The Planet was investigating the pig matter pursuant to a tip from a caller concerned about what seems a tradition of animal cruelty in high school graduations. The porcine headliner of this year’s stunt had been left at the school without food or water, said the caller, while at last year’s commencement ceremony, a succession of students had handed their principal, Josh Ingle, a kitten each as they received their diplomas. The caller did not know what had happened to the kittens.

LaValla said he himself had attended last year’s graduation and had witnessed the kitten prank. He did not know the ultimate fate of the kittens, either.
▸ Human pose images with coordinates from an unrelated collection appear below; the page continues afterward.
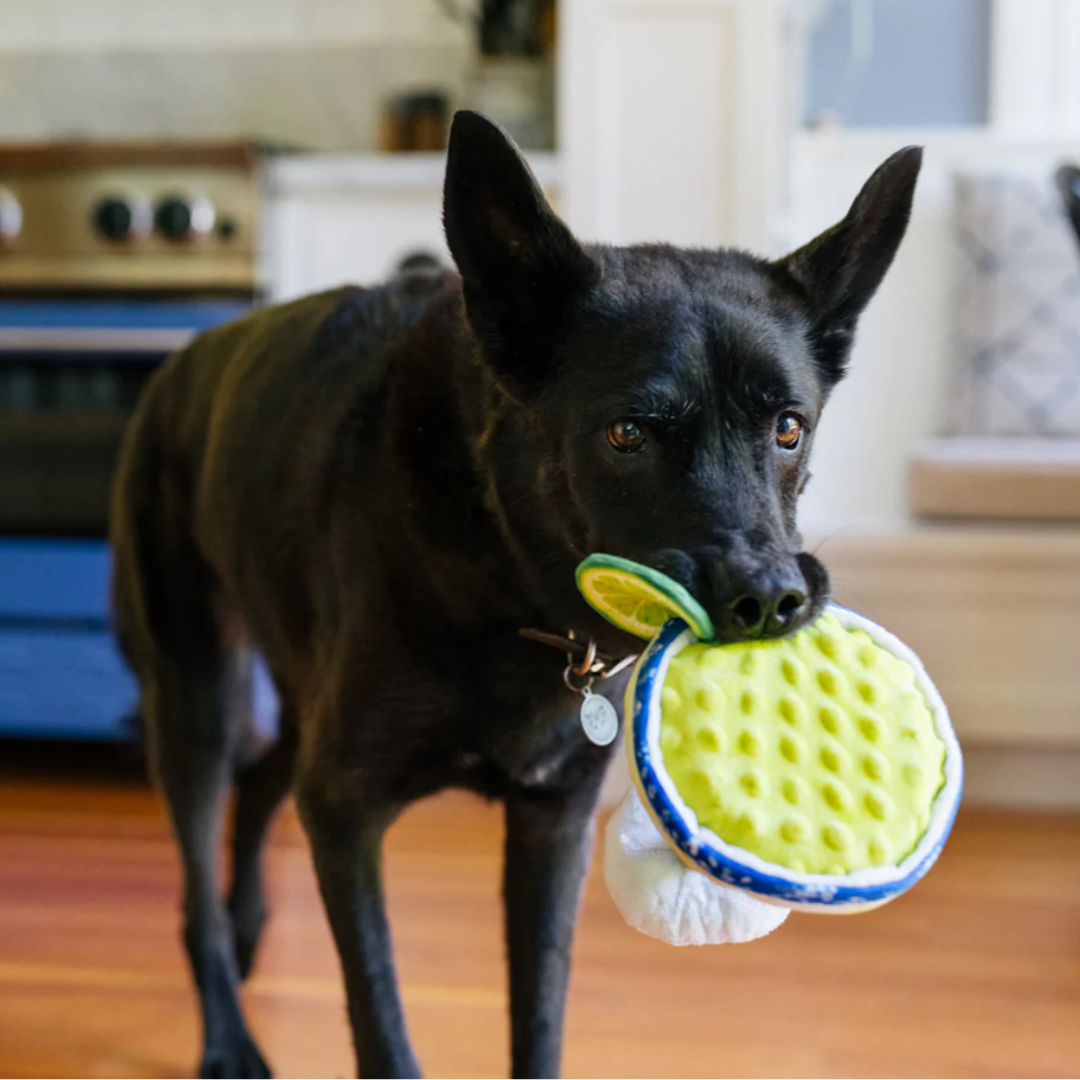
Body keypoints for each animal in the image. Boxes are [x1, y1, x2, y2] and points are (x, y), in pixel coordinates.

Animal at [109, 113, 920, 1075]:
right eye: (628, 434)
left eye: (789, 428)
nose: (767, 600)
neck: (510, 579)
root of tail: (176, 366)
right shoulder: (346, 813)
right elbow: (380, 1019)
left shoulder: (550, 823)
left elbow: (540, 1010)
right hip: (193, 698)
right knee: (202, 854)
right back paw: (227, 1028)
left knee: (267, 773)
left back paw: (247, 930)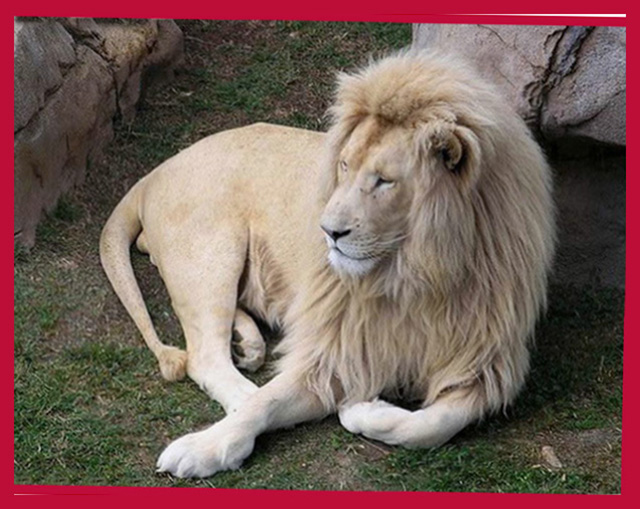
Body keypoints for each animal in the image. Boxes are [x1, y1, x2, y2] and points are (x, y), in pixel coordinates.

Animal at [100, 51, 555, 478]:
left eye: (384, 180)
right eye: (344, 165)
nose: (328, 232)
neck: (416, 276)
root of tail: (157, 170)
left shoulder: (482, 364)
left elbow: (434, 425)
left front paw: (364, 412)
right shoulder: (335, 350)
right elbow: (270, 401)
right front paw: (205, 447)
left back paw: (248, 342)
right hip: (211, 254)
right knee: (205, 358)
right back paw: (244, 388)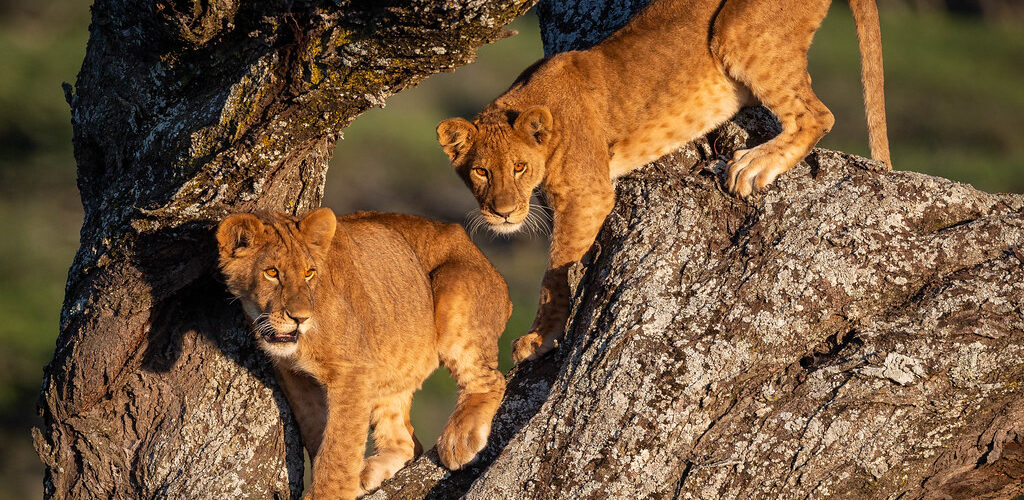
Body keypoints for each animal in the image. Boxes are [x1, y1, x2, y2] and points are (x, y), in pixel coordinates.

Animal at [216, 208, 511, 499]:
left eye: (309, 273)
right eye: (271, 272)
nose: (300, 318)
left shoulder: (352, 372)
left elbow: (339, 447)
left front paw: (327, 494)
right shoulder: (294, 376)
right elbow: (317, 431)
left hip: (453, 290)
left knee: (491, 380)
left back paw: (459, 439)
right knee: (406, 442)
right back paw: (366, 472)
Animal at [437, 0, 890, 363]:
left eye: (518, 167)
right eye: (480, 171)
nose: (503, 213)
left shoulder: (588, 194)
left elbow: (555, 271)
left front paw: (539, 337)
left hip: (737, 31)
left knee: (817, 115)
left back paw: (753, 166)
But back to the pig of 2016: Front-office staffers at the high school said they understood someone had come and taken the pig away but would not discuss the matter further. They said Ingle, the principal, was busy with school-year-end activities.

At the board of education office, Associate Superintendent Billy Hooker sent word by a clerk he knew nothing about any pig. But later in the day Dr. Jan Harris, Dade’s new superintendent of schools, found time in the afternoon's hectic activities to call and assure The Planet all was well with the pig. "This is not a story about animal cruelty at all," she said.
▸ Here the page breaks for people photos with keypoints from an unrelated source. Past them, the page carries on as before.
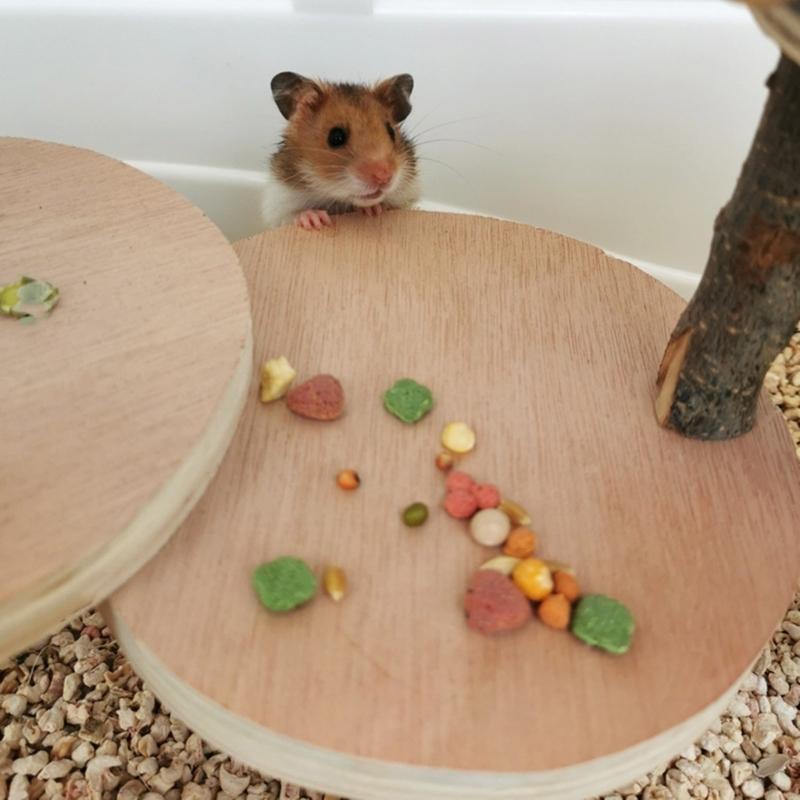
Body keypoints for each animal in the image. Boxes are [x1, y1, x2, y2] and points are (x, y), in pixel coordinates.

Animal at [261, 72, 420, 231]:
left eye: (391, 131)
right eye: (336, 137)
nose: (384, 177)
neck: (336, 199)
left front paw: (374, 209)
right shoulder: (278, 206)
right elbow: (292, 216)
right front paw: (315, 220)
She said she had spoken with Ingle who had confirmed the pig arrived "a couple of days ago," they both assumed as part of some student prank, and had been placed in a pen and fed and watered while it remained at the school. She did not know where the animal had been taken ultimately but said Ingle had assured her it was no longer at the school.

Dr. Harris denied knowing the identity of the prankster, and as for punishment, she said: "I'm not aware of any action being taken against any student."

As for a pattern of animal cruelty, she denied that vehemently. "We love animals," she said. "In fact, we are in the process of building a little barn in back for the ag program."

She said she found Dade students protective of the weak, whether animals or fellow students who were disabled. She said she expected the highest standards of them and that they lived up to them. "I have no evidence to the contrary," she said.

At her former school system in rural Alabama, students had done a similar graduation trick with chickens, said the superintendent.

As for the kitten story, Dr. Harris said she could not comment on events that had transpired before her arrival.